Ich würde im dekompilierten Code die main Methode raussuchen (die ja nicht obfuscated ist) einen AWT Event Listener platzieren und einen Conditional Breakpoint setzen der auf die Beschriftung oder den Tooltip des Buttons reagiert. In der Methode muss nun irgendwo der Schalter abgefragt werden (egal wie der Schalter oder die Methode nach der obfuskierung heißt). Wenn ich den Schalter habe, bin ich fertig und habe dafür keine 5 Minuten gebraucht. Bei euch mag das etwas anders aussehen und funktionieren, aber die meisten Tricks lassen sich schnell aushebeln.



> In der Demo-Version fehlt auch ein wichtiges Modul, ohne das kann man die Software quasi normal benutzen, aber mit den gewonnenen Daten nix anfangen (bzw. diese nicht speichern). Man könnte diesen Teil natürlich nachprogrammieren, aber all das zusammen traue ich dem Kunden wirklich nicht zu


Das ist IMO der bessere Schutz.


----------



## JanHH (9. Jun 2011)

Wie macht man es denn "richtig"?

Mir ist auch klar dass man da nicht 100%ig schützen kann, aber besser so als gar nicht.. Wie gesagt, eine wichtige Klasse komplett entfernt, den Rest per Obfuscator geschützt.


----------



## maki (9. Jun 2011)

JanHH hat gesagt.:


> Wie macht man es denn "richtig"?


IMHO gar nicht, egal welche Sprache, man kann alles dekompilieren, nur eine Frage des Aufwandes.



JanHH hat gesagt.:


> Mir ist auch klar dass man da nicht 100%ig schützen kann, aber besser so als gar nicht.. Wie gesagt, eine wichtige Klasse komplett entfernt, den Rest per Obfuscator geschützt.

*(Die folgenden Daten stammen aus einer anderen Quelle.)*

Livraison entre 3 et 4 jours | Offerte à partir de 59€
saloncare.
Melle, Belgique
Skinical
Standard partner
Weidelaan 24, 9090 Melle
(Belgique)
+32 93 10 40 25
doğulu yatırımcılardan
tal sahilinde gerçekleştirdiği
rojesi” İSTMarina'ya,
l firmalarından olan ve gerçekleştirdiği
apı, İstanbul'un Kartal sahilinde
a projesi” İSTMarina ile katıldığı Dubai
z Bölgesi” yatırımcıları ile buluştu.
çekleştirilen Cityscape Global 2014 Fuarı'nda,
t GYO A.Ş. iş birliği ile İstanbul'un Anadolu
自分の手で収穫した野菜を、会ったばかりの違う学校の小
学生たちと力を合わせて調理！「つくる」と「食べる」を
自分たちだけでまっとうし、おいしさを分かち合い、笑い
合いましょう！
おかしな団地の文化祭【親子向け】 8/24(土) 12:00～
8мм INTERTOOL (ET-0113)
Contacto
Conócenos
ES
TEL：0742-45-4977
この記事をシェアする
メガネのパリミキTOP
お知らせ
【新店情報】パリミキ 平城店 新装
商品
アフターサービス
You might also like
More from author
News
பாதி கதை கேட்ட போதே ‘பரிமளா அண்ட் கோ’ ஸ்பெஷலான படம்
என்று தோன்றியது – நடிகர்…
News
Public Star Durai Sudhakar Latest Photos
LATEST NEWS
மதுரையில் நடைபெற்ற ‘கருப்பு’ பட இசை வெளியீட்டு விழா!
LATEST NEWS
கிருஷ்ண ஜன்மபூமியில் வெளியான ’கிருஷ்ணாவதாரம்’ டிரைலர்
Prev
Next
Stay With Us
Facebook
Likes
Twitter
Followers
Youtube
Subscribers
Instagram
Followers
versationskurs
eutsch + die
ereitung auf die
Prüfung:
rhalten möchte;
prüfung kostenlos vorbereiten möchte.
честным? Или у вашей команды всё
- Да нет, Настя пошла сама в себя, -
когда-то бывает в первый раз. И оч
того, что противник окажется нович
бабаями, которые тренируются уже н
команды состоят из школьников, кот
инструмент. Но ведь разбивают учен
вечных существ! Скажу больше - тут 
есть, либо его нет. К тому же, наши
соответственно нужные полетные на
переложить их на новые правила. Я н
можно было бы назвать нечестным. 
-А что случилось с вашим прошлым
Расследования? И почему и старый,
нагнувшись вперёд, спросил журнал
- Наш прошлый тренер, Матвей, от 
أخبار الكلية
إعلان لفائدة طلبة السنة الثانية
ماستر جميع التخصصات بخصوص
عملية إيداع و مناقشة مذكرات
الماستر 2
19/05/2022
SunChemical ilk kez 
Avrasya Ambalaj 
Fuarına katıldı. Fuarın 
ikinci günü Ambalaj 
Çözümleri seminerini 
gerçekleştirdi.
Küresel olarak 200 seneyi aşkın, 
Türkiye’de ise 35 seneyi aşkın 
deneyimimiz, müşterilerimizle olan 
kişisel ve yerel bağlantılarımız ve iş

Komplexität an sich ist auch schon ein sehr wirksamer Schutz, und wenn man Dummy Module ausliefert bzw. wichtige weglässt, muss man sich weniger sorgen machen.


----------



## Empire Phoenix (9. Jun 2011)

Wirklich sicher?
Hm als webapplication mit login beispielsweise (die auf einem eigenen Server läuft), da der kunde nur die Gui und exchangeobjects sieht kann er nie die logic daraus gewinnen. Aber das lohnt denke ich nur in ausnahmefällen, da massiver aufwand und die meisten Kunden deme her abgeneigt sind.


----------